LifeConnection

Global Problems with National Solutions?

March 07, 2017  -Steve Hays

 

I was surprised to discover this month that knowing something about the Yellow River gave me a better idea of what was happening in politics in the US and the world today. When people survive challenges, the hope is that we find a better path for ourselves or at least see the consequences of our choices.

The challenges the Yellow River presented were not dissimilar to what we face. The river winds over 5,000 miles through China and its floods have killed millions of people over the centuries. The 1931 flood killed between 1-4 million people. Another killed over half a million.

Flood waters didn’t become manageable until a series of bridges, dams and levees were built. The first dam was not completed until 1960. Now there are 16 to protect people and property, provide power, and distribute water.

In the case of the Yellow River, you don’t get all that. In 2008 one-third of the river’s water was declared unsafe for aquaculture, agriculture, drinking, and even industry. Getting a worse rating wasn’t an option, and it hasn’t gotten better.

There’s actually a Chinese expression, “when the Yellow River runs clear” that translated into English means, roughly, “when pigs fly.” The water is clean when it leaves its source, and then becomes polluted by industrial runoff.

(Saved data entries)
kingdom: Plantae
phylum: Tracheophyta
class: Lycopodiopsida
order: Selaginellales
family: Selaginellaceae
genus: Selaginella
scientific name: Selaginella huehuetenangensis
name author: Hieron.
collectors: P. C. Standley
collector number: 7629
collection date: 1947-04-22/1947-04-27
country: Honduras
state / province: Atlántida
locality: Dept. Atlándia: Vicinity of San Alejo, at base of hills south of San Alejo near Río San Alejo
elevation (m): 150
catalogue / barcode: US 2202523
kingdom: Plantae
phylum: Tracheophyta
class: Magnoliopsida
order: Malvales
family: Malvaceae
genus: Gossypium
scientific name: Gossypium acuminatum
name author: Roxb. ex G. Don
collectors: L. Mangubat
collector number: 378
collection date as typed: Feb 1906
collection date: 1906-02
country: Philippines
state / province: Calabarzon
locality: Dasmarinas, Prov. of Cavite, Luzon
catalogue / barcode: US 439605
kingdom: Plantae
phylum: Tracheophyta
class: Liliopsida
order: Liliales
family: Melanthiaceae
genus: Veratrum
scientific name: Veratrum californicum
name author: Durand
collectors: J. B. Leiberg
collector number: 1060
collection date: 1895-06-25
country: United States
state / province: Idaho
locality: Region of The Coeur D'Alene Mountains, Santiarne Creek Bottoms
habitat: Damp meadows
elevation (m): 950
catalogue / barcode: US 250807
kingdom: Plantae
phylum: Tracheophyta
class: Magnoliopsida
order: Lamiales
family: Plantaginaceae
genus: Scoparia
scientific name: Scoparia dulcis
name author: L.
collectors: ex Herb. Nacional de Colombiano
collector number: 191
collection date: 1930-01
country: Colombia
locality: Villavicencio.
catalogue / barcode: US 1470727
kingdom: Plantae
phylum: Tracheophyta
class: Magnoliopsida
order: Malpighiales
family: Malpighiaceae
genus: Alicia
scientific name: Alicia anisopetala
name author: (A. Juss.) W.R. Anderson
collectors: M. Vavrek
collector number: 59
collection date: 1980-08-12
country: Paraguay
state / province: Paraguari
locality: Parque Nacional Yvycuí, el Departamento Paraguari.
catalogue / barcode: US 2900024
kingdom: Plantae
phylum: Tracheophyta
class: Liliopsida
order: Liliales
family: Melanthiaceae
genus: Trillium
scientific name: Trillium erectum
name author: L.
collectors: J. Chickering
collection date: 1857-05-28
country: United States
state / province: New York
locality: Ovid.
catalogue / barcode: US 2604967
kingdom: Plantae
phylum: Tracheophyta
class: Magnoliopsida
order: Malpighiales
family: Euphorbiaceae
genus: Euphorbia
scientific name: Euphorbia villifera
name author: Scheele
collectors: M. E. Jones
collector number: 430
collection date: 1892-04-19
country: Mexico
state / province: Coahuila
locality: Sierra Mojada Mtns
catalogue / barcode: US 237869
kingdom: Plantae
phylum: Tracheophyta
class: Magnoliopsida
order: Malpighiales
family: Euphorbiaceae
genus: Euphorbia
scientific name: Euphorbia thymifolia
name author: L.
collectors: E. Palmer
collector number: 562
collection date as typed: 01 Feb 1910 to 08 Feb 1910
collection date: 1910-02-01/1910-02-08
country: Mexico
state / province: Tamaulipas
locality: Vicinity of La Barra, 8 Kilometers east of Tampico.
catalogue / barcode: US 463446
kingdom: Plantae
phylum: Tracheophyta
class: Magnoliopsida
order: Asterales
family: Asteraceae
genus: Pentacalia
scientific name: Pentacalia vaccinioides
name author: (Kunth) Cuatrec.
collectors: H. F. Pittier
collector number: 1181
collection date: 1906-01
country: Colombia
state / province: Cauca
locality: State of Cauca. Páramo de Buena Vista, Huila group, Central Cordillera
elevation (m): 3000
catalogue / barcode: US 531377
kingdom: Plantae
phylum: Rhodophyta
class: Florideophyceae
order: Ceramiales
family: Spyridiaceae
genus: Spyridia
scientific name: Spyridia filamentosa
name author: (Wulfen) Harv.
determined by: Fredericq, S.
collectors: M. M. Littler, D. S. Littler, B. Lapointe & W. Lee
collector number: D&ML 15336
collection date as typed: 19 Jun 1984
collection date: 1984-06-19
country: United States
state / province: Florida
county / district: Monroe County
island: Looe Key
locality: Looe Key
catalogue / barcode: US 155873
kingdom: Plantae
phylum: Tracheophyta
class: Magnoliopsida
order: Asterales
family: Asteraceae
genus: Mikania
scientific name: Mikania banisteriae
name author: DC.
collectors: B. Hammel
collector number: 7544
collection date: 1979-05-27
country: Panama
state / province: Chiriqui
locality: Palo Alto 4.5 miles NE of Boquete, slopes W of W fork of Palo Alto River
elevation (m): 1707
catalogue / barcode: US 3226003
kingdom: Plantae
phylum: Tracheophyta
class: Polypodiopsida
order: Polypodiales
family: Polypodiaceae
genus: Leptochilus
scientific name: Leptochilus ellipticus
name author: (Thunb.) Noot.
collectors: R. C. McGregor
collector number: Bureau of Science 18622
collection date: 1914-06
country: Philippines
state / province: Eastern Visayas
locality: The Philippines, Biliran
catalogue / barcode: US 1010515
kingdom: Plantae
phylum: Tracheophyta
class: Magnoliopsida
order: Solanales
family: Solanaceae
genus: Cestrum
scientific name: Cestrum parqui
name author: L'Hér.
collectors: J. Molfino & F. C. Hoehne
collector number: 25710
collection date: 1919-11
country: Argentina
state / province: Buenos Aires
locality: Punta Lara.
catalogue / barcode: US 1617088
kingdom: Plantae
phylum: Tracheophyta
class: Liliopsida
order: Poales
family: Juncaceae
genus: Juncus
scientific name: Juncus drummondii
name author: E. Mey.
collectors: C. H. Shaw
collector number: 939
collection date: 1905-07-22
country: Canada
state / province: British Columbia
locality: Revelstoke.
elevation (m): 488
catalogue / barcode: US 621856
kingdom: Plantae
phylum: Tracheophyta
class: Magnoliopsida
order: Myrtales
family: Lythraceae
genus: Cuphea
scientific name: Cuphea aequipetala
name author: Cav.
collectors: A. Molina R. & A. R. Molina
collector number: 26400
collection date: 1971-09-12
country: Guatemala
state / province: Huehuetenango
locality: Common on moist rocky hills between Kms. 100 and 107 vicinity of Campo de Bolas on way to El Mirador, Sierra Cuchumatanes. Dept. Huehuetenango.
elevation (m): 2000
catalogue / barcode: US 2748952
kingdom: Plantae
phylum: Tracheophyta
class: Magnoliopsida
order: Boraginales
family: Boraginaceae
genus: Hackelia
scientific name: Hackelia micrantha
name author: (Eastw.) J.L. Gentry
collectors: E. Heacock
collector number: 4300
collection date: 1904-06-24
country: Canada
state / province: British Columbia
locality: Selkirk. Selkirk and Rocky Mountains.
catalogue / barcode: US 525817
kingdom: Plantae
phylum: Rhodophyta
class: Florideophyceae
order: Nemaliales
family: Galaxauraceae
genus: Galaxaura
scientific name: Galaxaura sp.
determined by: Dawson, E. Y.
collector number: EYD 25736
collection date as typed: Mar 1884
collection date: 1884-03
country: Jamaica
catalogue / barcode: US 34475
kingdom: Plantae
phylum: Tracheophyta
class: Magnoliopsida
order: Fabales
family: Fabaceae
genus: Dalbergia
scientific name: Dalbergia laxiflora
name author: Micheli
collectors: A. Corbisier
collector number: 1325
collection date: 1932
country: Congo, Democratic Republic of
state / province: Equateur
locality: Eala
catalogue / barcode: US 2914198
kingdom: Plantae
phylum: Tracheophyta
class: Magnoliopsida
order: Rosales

» **BRIEF**: Extract, word for word, the stretch of the Yellow River article from "I was surprised" through "and distribute water.".

» **TASK OUTPUT**:
I was surprised to discover this month that knowing something about the Yellow River gave me a better idea of what was happening in politics in the US and the world today. When people survive challenges, the hope is that we find a better path for ourselves or at least see the consequences of our choices.

The challenges the Yellow River presented were not dissimilar to what we face. The river winds over 5,000 miles through China and its floods have killed millions of people over the centuries. The 1931 flood killed between 1-4 million people. Another killed over half a million.

Flood waters didn’t become manageable until a series of bridges, dams and levees were built. The first dam was not completed until 1960. Now there are 16 to protect people and property, provide power, and distribute water.